Barba Tòni, Ël Pì-a-mont-tèis
Mi è venuta in mente, come dal nulla, questa mattina, questa splendida poesia di Barba Tòni (al secolo Antonio Bodrero), a mio modo di vedere la più alta manifestazione poetica della nostra lingua nella sua millenaria tradizione. (Tutta intera si trova qui.)
E mi è venuta in mente perché sto correggendo le prime bozze del libro su papà, che vedrà la luce in marzo, e perché questa poesia mi lega in maniere contorte (lineari non sono capace, o ciapoma travers o gnenti) ai due numi tutelari che mi accompagnano sempre qui di fianco allo schermo del computer (“I miei morti che prego perché preghino / per me”, direbbe Montale).
Quella poesia è legata a Batista perché nei primi tempi della nostra conoscenza avevo preso a chiamarlo revalenta (un ricostituente, potremmo dire), perché il suo irrompere nella mia vita mi aveva portato meraviglia e cure di cui avevo grande necessità.
Quella poesia è legata a papà perché Barba Tòni morì una settimana esatta prima che nascesse la mia primogenita, e papà e mamma andarono al suo funerale – io probabilmente ero preso dal lavoro e da tutte quelle faccende che ci paiono irrinunciabili sul momento, ma vuote e sciocche se pensate a distanza di tanto tempo.
Insomma ogni tanto mi faccio un pianto sereno pensando a chi non c’è più (c’è nel nostro ricordo in realtà, lì vive davvero).

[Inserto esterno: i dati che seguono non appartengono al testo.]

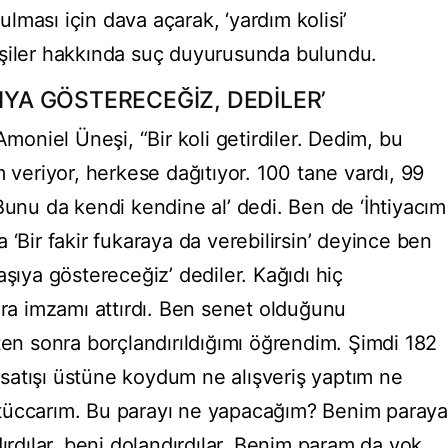
rulması için dava açarak, ‘yardım kolisi’
işiler hakkında suç duyurusunda bulundu.
ŞIYA GÖSTERECEĞİZ, DEDİLER’
Amoniel Üneşi, “Bir koli getirdiler. Dedim, bu
m veriyor, herkese dağıtıyor. 100 tane vardı, 99
Bunu da kendi kendine al’ dedi. Ben de ‘İhtiyacım
 ‘Bir fakir fukaraya da verebilirsin’ deyince ben
aşıya göstereceğiz’ dediler. Kağıdı hiç
a imzamı attırdı. Ben senet olduğunu
ten sonra borçlandırıldığımı öğrendim. Şimdi 182
la satışı üstüne koydum ne alışveriş yaptım ne
tüccarım. Bu parayı ne yapacağım? Benim paraya
ırdılar, beni dolandırdılar. Benim param da yok,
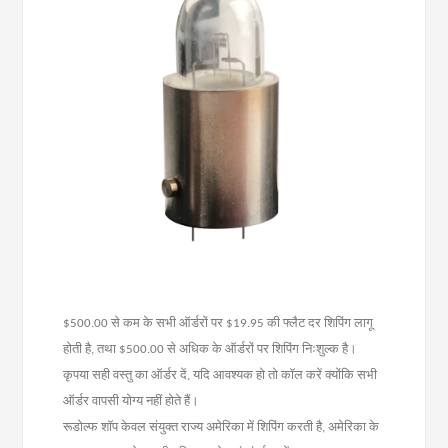
$500.00 से कम के सभी ऑर्डरों पर $19.95 की फ्लैट दर शिपिंग लागू
होती है, तथा $500.00 से अधिक के ऑर्डरों पर शिपिंग निःशुल्क है।
कृपया सही वस्तु का ऑर्डर दें, यदि आवश्यक हो तो कॉल करें क्योंकि सभी
ऑर्डर वापसी योग्य नहीं होते हैं।
रूडोल्फ शॉप केवल संयुक्त राज्य अमेरिका में शिपिंग करती है, अमेरिका के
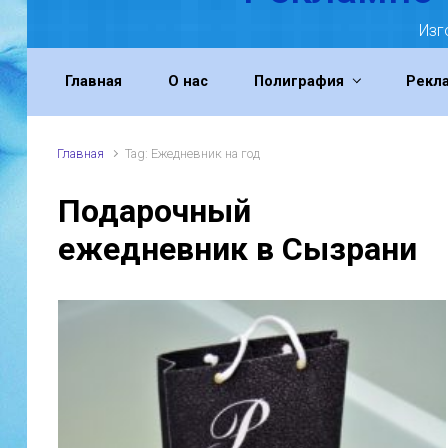
Изг
Главная
О нас
Полиграфия
Рекл
Главная
Tag: Ежедневник на год
Подарочный
ежедневник в Сызрани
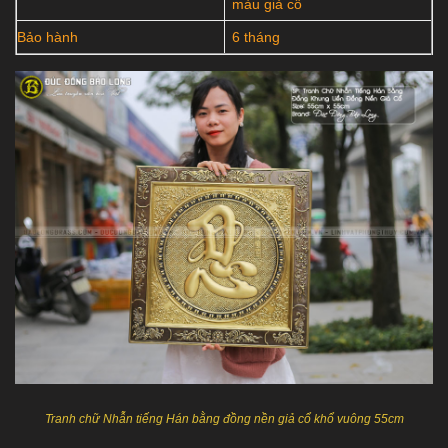
màu giả cổ
Bảo hành
6 tháng
Tranh chữ Nhẫn tiếng Hán bằng đồng nền giả cổ khổ vuông 55cm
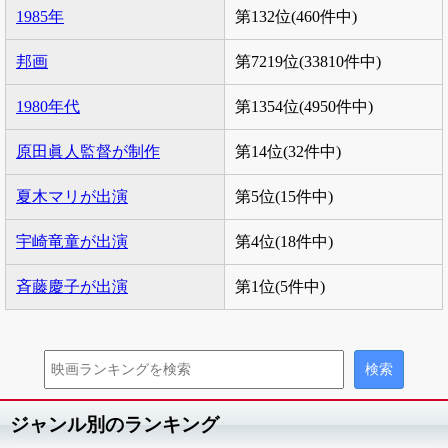
1985年
第132位(460件中)
邦画
第7219位(33810件中)
1980年代
第1354位(4950件中)
原田眞人監督が制作
第14位(32件中)
夏木マリが出演
第5位(15件中)
宇崎竜童が出演
第4位(18件中)
斉藤慶子が出演
第1位(5件中)
ジャンル別のランキング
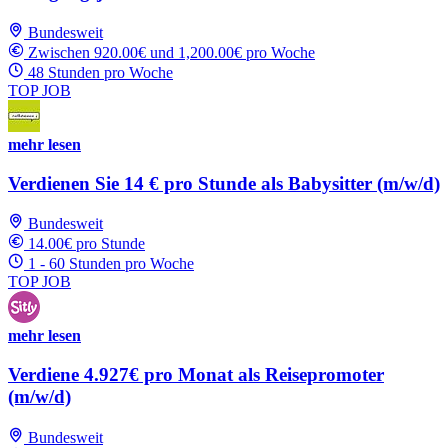
Bundesweit
Zwischen 920.00€ und 1,200.00€ pro Woche
48 Stunden pro Woche
TOP JOB
mehr lesen
Verdienen Sie 14 € pro Stunde als Babysitter (m/w/d)
Bundesweit
14.00€ pro Stunde
1 - 60 Stunden pro Woche
TOP JOB
mehr lesen
Verdiene 4.927€ pro Monat als Reisepromoter
(m/w/d)
Bundesweit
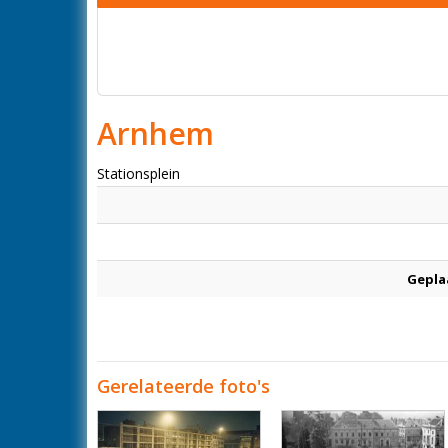
Arnhem
Stationsplein
Gepla
Gerelateerde foto's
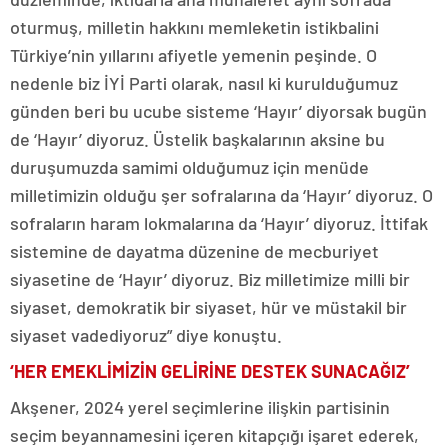
oturmuş, milletin hakkını memleketin istikbalini
Türkiye’nin yıllarını afiyetle yemenin peşinde. O
nedenle biz İYİ Parti olarak, nasıl ki kurulduğumuz
günden beri bu ucube sisteme ‘Hayır’ diyorsak bugün
de ‘Hayır’ diyoruz. Üstelik başkalarının aksine bu
duruşumuzda samimi olduğumuz için menüde
milletimizin olduğu şer sofralarına da ‘Hayır’ diyoruz. O
sofraların haram lokmalarına da ‘Hayır’ diyoruz. İttifak
sistemine de dayatma düzenine de mecburiyet
siyasetine de ‘Hayır’ diyoruz. Biz milletimize milli bir
siyaset, demokratik bir siyaset, hür ve müstakil bir
siyaset vadediyoruz” diye konuştu.
‘HER EMEKLİMİZİN GELİRİNE DESTEK SUNACAĞIZ’
Akşener, 2024 yerel seçimlerine ilişkin partisinin
seçim beyannamesini içeren kitapçığı işaret ederek,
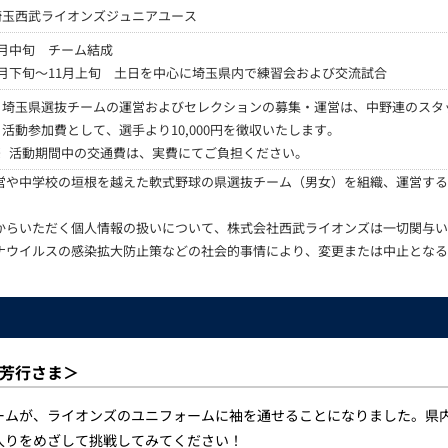
埼玉西武ライオンズジュニアユース
9月中旬 チーム結成
9月下旬～11月上旬 土日を中心に埼玉県内で練習会および交流試合
・埼玉県選抜チームの運営およびセレクションの募集・運営は、中野連のスタ
・活動参加費として、選手より10,000円を徴収いたします。
※
活動期間中の交通費は、実費にてご負担ください。
や中学校の垣根を越えた軟式野球の県選抜チーム（男女）を組織、運営する連
からいただく個人情報の扱いについて、株式会社西武ライオンズは一切関与い
ナウイルスの感染拡大防止策などの社会的事情により、変更または中止となる
芳行さま＞
ームが、ライオンズのユニフォームに袖を通せることになりました。県
入りをめざして挑戦してみてください！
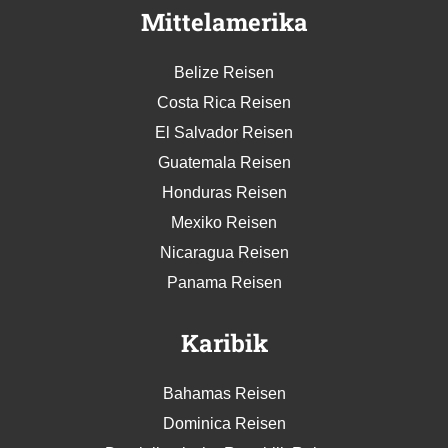
Mittelamerika
Belize Reisen
Costa Rica Reisen
El Salvador Reisen
Guatemala Reisen
Honduras Reisen
Mexiko Reisen
Nicaragua Reisen
Panama Reisen
Karibik
Bahamas Reisen
Dominica Reisen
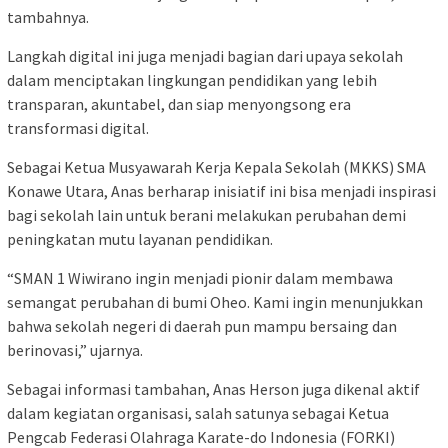
tambahnya.
Langkah digital ini juga menjadi bagian dari upaya sekolah
dalam menciptakan lingkungan pendidikan yang lebih
transparan, akuntabel, dan siap menyongsong era
transformasi digital.
Sebagai Ketua Musyawarah Kerja Kepala Sekolah (MKKS) SMA
Konawe Utara, Anas berharap inisiatif ini bisa menjadi inspirasi
bagi sekolah lain untuk berani melakukan perubahan demi
peningkatan mutu layanan pendidikan.
“SMAN 1 Wiwirano ingin menjadi pionir dalam membawa
semangat perubahan di bumi Oheo. Kami ingin menunjukkan
bahwa sekolah negeri di daerah pun mampu bersaing dan
berinovasi,” ujarnya.
Sebagai informasi tambahan, Anas Herson juga dikenal aktif
dalam kegiatan organisasi, salah satunya sebagai Ketua
Pengcab Federasi Olahraga Karate-do Indonesia (FORKI)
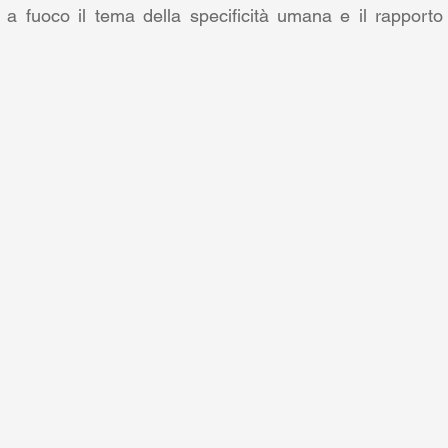
a fuoco il tema della specificità umana e il rapporto 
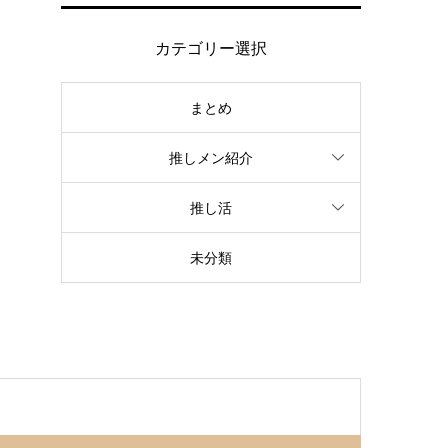
カテゴリー選択
まとめ
推しメン紹介
推し活
未分類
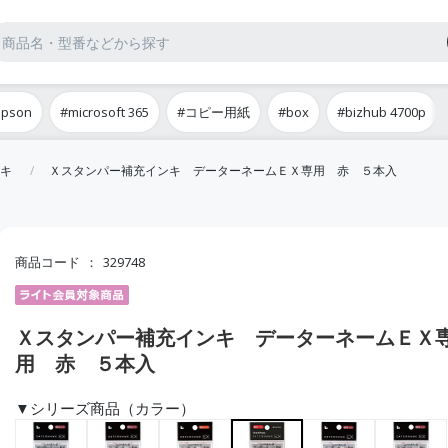
epson
#microsoft 365
#コピー用紙
#box
#bizhub 4700p
キ
Ｘスタンパー補充インキ データーネームＥＸ専用 赤 ５本入
商品コード
329748
Ｘスタンパー補充インキ データーネームＥＸ
用 赤 ５本入
▼シリーズ商品（カラー）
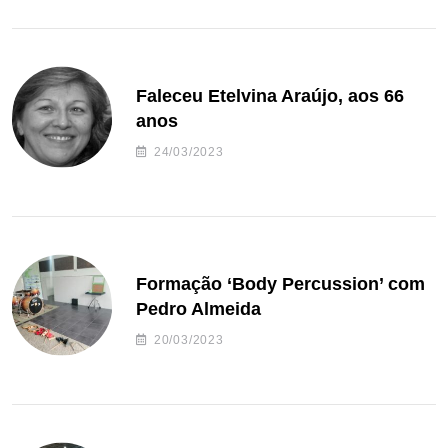
Faleceu Etelvina Araújo, aos 66
anos
24/03/2023
Formação ‘Body Percussion’ com
Pedro Almeida
20/03/2023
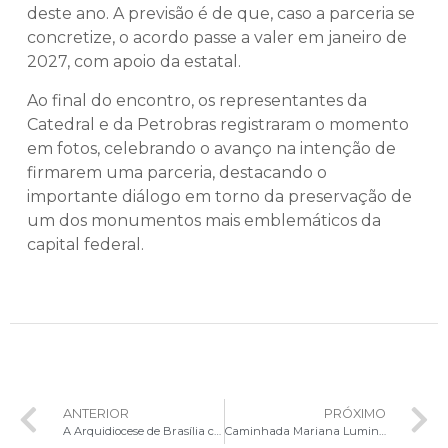
deste ano. A previsão é de que, caso a parceria se
concretize, o acordo passe a valer em janeiro de
2027, com apoio da estatal.
Ao final do encontro, os representantes da
Catedral e da Petrobras registraram o momento
em fotos, celebrando o avanço na intenção de
firmarem uma parceria, destacando o
importante diálogo em torno da preservação de
um dos monumentos mais emblemáticos da
capital federal.
ANTERIOR
PRÓXIMO
A Arquidiocese de Brasília convida os fiéis a participarem da Santa Missa de Consagração no Ordo Virginum
Caminhada Mariana Luminosa celebrará os 56 anos da Catedral de Brasília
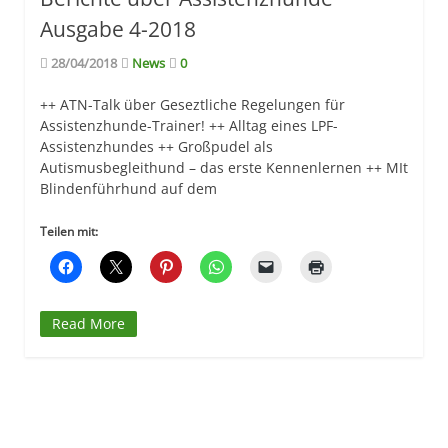
Ausgabe 4-2018
28/04/2018
News
0
++ ATN-Talk über Geseztliche Regelungen für
Assistenzhunde-Trainer! ++ Alltag eines LPF-
Assistenzhundes ++ Großpudel als
Autismusbegleithund – das erste Kennenlernen ++ MIt
Blindenführhund auf dem
Teilen mit:
Read More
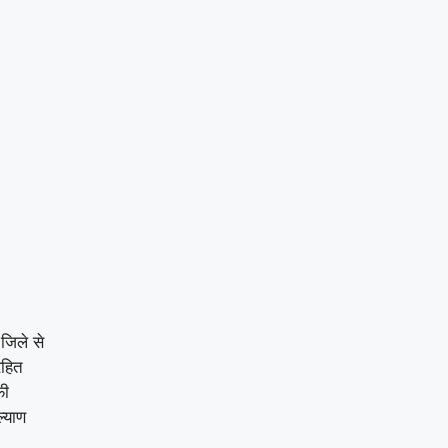
जिले से
रहित
फी
्‍याण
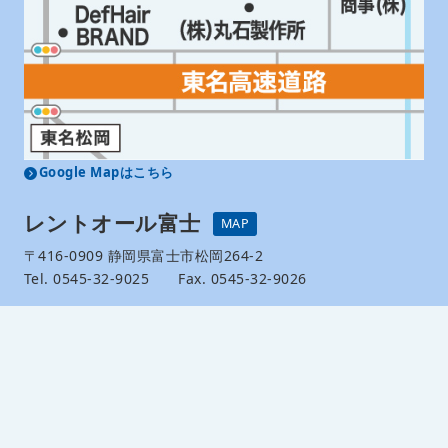
Google Mapはこちら
レントオール富士
MAP
〒416-0909 静岡県富士市松岡264-2
Tel. 0545-32-9025 Fax. 0545-32-9026
レントオール富士 公式SNS
商品センター
西尾レントオール（株）直営RA東日本センター
埼玉県北葛飾郡松伏町大川戸神明152-1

Poi le lascime si asciugano, e io mi sento più forte.
E, infine, è una magnifica sensazione quella di curare nuovamente, dopo tanti anni, un figlioletto, il mio quarto libro, che chiude un cerchio e apre delle porte. Il tempo è sempre circolare, io abbraccio idealmente i miei numi tutelari, chiacchiero con loro, oggi c’è il sole e la vita prosegue.